> MATERIAL FOR THIS TASK
--- START ---

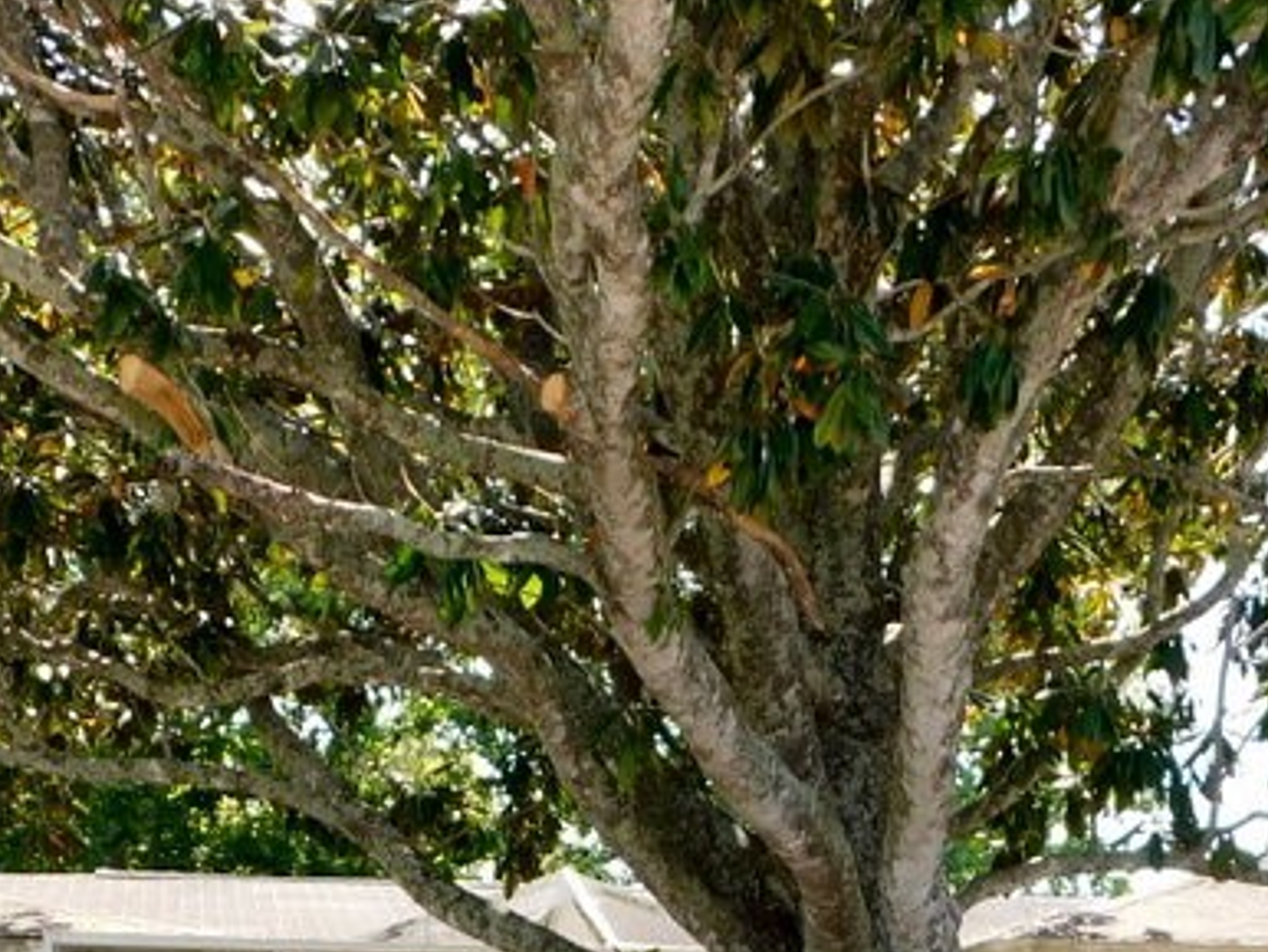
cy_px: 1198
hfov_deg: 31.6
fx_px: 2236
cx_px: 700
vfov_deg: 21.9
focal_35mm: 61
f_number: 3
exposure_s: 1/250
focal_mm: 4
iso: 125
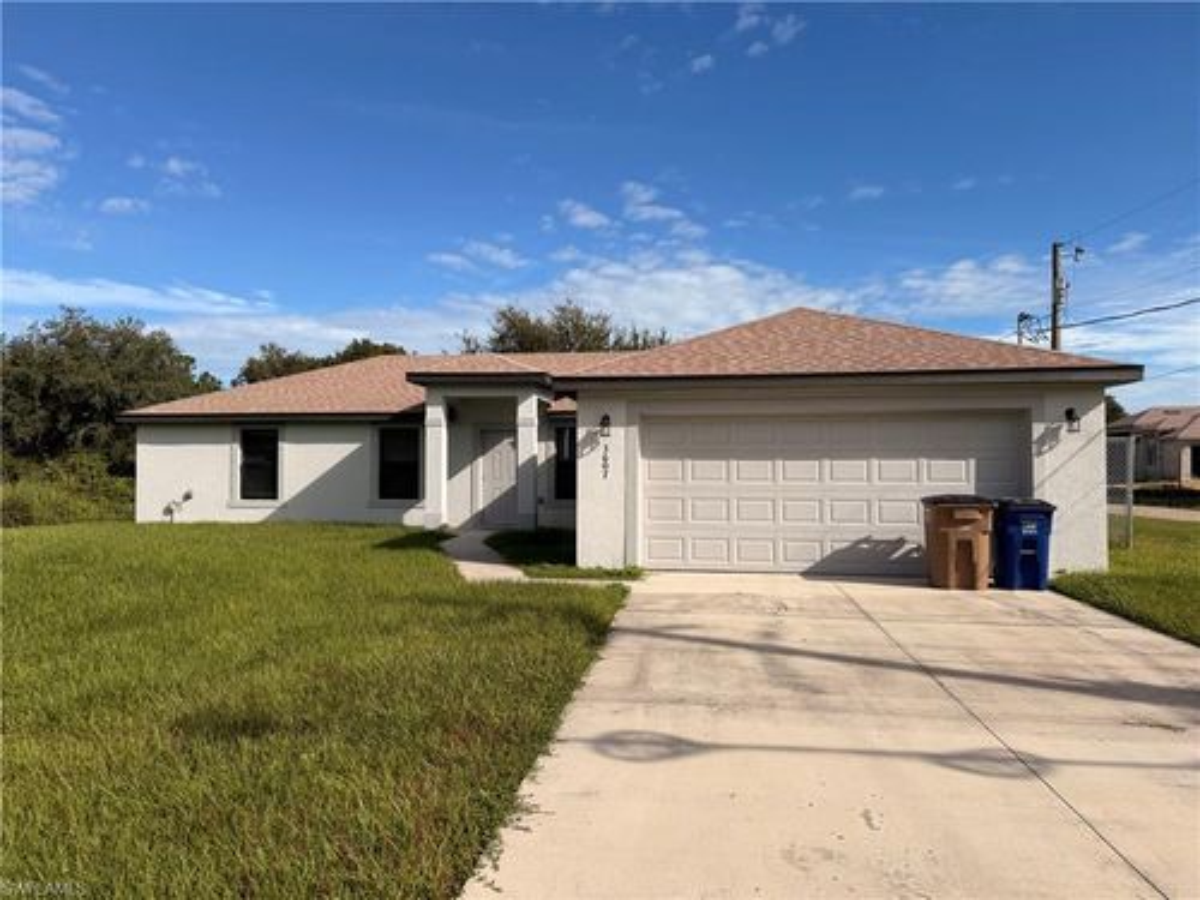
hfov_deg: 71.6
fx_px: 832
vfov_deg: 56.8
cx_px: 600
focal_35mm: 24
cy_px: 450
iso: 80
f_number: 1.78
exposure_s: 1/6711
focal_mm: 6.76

--- END ---

> YOUR GOAL
All of the entries above are to be written out exactly, with no pictures.

> EXERCISE RESPONSE
cy_px: 1198
hfov_deg: 31.6
fx_px: 2236
cx_px: 700
vfov_deg: 21.9
focal_35mm: 61
f_number: 3
exposure_s: 1/250
focal_mm: 4
iso: 125
hfov_deg: 71.6
fx_px: 832
vfov_deg: 56.8
cx_px: 600
focal_35mm: 24
cy_px: 450
iso: 80
f_number: 1.78
exposure_s: 1/6711
focal_mm: 6.76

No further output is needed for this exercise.